EXERCISE:
The answer must be the full listing, reproduced word for word.

RECORDED DATA:
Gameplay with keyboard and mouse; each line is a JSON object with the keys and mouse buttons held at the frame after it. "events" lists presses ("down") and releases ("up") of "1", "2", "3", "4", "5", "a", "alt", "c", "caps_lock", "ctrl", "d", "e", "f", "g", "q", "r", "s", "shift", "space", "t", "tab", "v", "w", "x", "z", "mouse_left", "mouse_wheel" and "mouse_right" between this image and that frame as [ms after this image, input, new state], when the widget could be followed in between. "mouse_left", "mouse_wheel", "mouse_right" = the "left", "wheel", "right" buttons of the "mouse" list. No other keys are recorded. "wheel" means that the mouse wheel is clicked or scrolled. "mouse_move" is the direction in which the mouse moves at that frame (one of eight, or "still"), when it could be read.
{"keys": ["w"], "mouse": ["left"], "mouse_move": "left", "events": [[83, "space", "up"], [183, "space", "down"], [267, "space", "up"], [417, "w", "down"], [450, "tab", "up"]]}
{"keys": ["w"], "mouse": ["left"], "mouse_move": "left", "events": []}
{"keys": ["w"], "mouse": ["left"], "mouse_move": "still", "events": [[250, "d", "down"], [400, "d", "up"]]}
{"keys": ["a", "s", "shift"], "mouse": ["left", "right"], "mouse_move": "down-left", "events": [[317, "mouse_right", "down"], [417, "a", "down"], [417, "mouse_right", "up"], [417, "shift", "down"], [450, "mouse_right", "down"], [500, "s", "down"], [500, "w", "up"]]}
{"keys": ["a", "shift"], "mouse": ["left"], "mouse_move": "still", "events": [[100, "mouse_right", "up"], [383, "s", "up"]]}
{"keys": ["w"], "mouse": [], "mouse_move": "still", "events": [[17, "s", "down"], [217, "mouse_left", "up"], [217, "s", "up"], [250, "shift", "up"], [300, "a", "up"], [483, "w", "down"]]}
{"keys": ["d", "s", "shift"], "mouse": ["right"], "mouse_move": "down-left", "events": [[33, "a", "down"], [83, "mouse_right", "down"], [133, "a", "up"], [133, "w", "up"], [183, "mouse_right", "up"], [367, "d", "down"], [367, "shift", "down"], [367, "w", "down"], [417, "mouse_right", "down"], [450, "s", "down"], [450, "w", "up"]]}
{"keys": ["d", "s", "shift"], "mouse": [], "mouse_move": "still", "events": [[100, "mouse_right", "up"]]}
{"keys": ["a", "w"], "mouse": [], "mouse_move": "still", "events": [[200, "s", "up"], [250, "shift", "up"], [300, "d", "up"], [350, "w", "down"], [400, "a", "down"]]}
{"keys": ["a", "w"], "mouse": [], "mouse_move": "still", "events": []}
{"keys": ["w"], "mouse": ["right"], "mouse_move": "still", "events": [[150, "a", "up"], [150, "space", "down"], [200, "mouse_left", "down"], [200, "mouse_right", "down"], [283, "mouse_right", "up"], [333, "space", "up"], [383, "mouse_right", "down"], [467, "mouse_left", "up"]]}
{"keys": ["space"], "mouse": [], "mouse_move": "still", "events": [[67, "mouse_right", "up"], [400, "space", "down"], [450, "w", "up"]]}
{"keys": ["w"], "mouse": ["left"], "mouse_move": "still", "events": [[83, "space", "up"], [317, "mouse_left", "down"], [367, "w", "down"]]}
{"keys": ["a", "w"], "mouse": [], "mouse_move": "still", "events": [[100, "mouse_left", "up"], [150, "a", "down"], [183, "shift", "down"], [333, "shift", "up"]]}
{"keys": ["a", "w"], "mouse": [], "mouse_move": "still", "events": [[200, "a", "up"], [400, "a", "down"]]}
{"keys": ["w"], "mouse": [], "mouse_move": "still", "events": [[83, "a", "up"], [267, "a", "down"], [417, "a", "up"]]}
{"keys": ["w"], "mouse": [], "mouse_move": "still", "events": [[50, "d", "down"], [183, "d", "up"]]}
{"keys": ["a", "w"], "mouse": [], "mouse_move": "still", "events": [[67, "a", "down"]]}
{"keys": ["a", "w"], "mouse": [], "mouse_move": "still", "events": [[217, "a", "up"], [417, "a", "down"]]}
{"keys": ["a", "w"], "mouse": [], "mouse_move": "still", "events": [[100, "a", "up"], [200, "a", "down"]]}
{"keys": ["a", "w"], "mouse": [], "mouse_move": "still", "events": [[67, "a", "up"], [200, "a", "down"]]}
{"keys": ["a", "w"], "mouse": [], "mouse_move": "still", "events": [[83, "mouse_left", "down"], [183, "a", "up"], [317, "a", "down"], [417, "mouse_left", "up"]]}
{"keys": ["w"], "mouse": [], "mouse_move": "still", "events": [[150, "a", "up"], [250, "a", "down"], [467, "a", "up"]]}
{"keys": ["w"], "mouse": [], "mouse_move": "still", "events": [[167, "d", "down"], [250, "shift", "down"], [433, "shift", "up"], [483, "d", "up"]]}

SOLUTION TO THE EXERCISE:
Gameplay with keyboard and mouse; each line is a JSON object with the keys and mouse buttons held at the frame after it. "events" lists presses ("down") and releases ("up") of "1", "2", "3", "4", "5", "a", "alt", "c", "caps_lock", "ctrl", "d", "e", "f", "g", "q", "r", "s", "shift", "space", "t", "tab", "v", "w", "x", "z", "mouse_left", "mouse_wheel" and "mouse_right" between this image and that frame as [ms after this image, input, new state], when the widget could be followed in between. "mouse_left", "mouse_wheel", "mouse_right" = the "left", "wheel", "right" buttons of the "mouse" list. No other keys are recorded. "wheel" means that the mouse wheel is clicked or scrolled. "mouse_move" is the direction in which the mouse moves at that frame (one of eight, or "still"), when it could be read.
{"keys": ["w"], "mouse": ["left"], "mouse_move": "left", "events": [[83, "space", "up"], [183, "space", "down"], [267, "space", "up"], [417, "w", "down"], [450, "tab", "up"]]}
{"keys": ["w"], "mouse": ["left"], "mouse_move": "left", "events": []}
{"keys": ["w"], "mouse": ["left"], "mouse_move": "still", "events": [[250, "d", "down"], [400, "d", "up"]]}
{"keys": ["a", "s", "shift"], "mouse": ["left", "right"], "mouse_move": "down-left", "events": [[317, "mouse_right", "down"], [417, "a", "down"], [417, "mouse_right", "up"], [417, "shift", "down"], [450, "mouse_right", "down"], [500, "s", "down"], [500, "w", "up"]]}
{"keys": ["a", "shift"], "mouse": ["left"], "mouse_move": "still", "events": [[100, "mouse_right", "up"], [383, "s", "up"]]}
{"keys": ["w"], "mouse": [], "mouse_move": "still", "events": [[17, "s", "down"], [217, "mouse_left", "up"], [217, "s", "up"], [250, "shift", "up"], [300, "a", "up"], [483, "w", "down"]]}
{"keys": ["d", "s", "shift"], "mouse": ["right"], "mouse_move": "down-left", "events": [[33, "a", "down"], [83, "mouse_right", "down"], [133, "a", "up"], [133, "w", "up"], [183, "mouse_right", "up"], [367, "d", "down"], [367, "shift", "down"], [367, "w", "down"], [417, "mouse_right", "down"], [450, "s", "down"], [450, "w", "up"]]}
{"keys": ["d", "s", "shift"], "mouse": [], "mouse_move": "still", "events": [[100, "mouse_right", "up"]]}
{"keys": ["a", "w"], "mouse": [], "mouse_move": "still", "events": [[200, "s", "up"], [250, "shift", "up"], [300, "d", "up"], [350, "w", "down"], [400, "a", "down"]]}
{"keys": ["a", "w"], "mouse": [], "mouse_move": "still", "events": []}
{"keys": ["w"], "mouse": ["right"], "mouse_move": "still", "events": [[150, "a", "up"], [150, "space", "down"], [200, "mouse_left", "down"], [200, "mouse_right", "down"], [283, "mouse_right", "up"], [333, "space", "up"], [383, "mouse_right", "down"], [467, "mouse_left", "up"]]}
{"keys": ["space"], "mouse": [], "mouse_move": "still", "events": [[67, "mouse_right", "up"], [400, "space", "down"], [450, "w", "up"]]}
{"keys": ["w"], "mouse": ["left"], "mouse_move": "still", "events": [[83, "space", "up"], [317, "mouse_left", "down"], [367, "w", "down"]]}
{"keys": ["a", "w"], "mouse": [], "mouse_move": "still", "events": [[100, "mouse_left", "up"], [150, "a", "down"], [183, "shift", "down"], [333, "shift", "up"]]}
{"keys": ["a", "w"], "mouse": [], "mouse_move": "still", "events": [[200, "a", "up"], [400, "a", "down"]]}
{"keys": ["w"], "mouse": [], "mouse_move": "still", "events": [[83, "a", "up"], [267, "a", "down"], [417, "a", "up"]]}
{"keys": ["w"], "mouse": [], "mouse_move": "still", "events": [[50, "d", "down"], [183, "d", "up"]]}
{"keys": ["a", "w"], "mouse": [], "mouse_move": "still", "events": [[67, "a", "down"]]}
{"keys": ["a", "w"], "mouse": [], "mouse_move": "still", "events": [[217, "a", "up"], [417, "a", "down"]]}
{"keys": ["a", "w"], "mouse": [], "mouse_move": "still", "events": [[100, "a", "up"], [200, "a", "down"]]}
{"keys": ["a", "w"], "mouse": [], "mouse_move": "still", "events": [[67, "a", "up"], [200, "a", "down"]]}
{"keys": ["a", "w"], "mouse": [], "mouse_move": "still", "events": [[83, "mouse_left", "down"], [183, "a", "up"], [317, "a", "down"], [417, "mouse_left", "up"]]}
{"keys": ["w"], "mouse": [], "mouse_move": "still", "events": [[150, "a", "up"], [250, "a", "down"], [467, "a", "up"]]}
{"keys": ["w"], "mouse": [], "mouse_move": "still", "events": [[167, "d", "down"], [250, "shift", "down"], [433, "shift", "up"], [483, "d", "up"]]}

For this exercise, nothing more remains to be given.